- [Task directions]
From the entries below, copy every line that holds the word "mais".
▶
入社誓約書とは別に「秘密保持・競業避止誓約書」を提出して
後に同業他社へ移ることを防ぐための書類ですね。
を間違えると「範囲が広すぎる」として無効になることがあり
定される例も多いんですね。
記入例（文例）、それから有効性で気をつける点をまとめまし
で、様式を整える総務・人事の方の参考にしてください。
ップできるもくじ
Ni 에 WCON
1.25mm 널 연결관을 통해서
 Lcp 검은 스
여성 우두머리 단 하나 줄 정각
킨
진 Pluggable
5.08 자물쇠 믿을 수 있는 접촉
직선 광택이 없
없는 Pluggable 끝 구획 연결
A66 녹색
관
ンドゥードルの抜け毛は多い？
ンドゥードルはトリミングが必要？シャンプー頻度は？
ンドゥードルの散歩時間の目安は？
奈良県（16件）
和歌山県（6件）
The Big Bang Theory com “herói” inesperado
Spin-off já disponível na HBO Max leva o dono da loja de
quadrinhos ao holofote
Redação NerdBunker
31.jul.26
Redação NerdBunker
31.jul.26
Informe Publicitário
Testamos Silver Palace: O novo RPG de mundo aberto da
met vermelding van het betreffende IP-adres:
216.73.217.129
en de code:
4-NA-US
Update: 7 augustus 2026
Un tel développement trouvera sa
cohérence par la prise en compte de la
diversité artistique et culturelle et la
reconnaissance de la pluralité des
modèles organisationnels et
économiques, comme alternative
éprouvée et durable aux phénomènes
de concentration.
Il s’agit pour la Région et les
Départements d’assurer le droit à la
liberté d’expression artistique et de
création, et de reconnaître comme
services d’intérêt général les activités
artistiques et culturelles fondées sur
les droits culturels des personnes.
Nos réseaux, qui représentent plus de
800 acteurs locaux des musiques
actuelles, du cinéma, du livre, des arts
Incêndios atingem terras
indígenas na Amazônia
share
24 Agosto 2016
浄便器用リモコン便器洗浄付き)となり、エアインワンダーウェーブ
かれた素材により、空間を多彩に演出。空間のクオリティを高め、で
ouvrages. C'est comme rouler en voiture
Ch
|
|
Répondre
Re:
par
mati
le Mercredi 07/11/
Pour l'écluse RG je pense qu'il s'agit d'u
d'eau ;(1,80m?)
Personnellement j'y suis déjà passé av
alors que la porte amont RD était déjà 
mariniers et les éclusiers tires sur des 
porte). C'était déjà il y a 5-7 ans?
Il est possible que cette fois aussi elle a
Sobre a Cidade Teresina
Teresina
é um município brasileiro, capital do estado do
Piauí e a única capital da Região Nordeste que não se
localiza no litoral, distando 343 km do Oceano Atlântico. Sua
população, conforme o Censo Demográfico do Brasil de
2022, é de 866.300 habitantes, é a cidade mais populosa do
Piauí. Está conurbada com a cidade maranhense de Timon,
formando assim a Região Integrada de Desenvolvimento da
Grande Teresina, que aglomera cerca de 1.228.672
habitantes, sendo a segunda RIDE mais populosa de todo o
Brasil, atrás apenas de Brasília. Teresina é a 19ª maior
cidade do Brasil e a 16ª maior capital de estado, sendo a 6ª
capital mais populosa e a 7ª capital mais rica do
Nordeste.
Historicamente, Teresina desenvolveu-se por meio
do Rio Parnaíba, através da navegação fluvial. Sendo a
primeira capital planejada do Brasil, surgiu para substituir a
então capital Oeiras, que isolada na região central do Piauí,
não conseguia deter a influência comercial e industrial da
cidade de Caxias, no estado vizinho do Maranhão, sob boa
◀
- [Reply to the task]
2022, é de 866.300 habitantes, é a cidade mais populosa do
habitantes, sendo a segunda RIDE mais populosa de todo o
capital mais populosa e a 7ª capital mais rica do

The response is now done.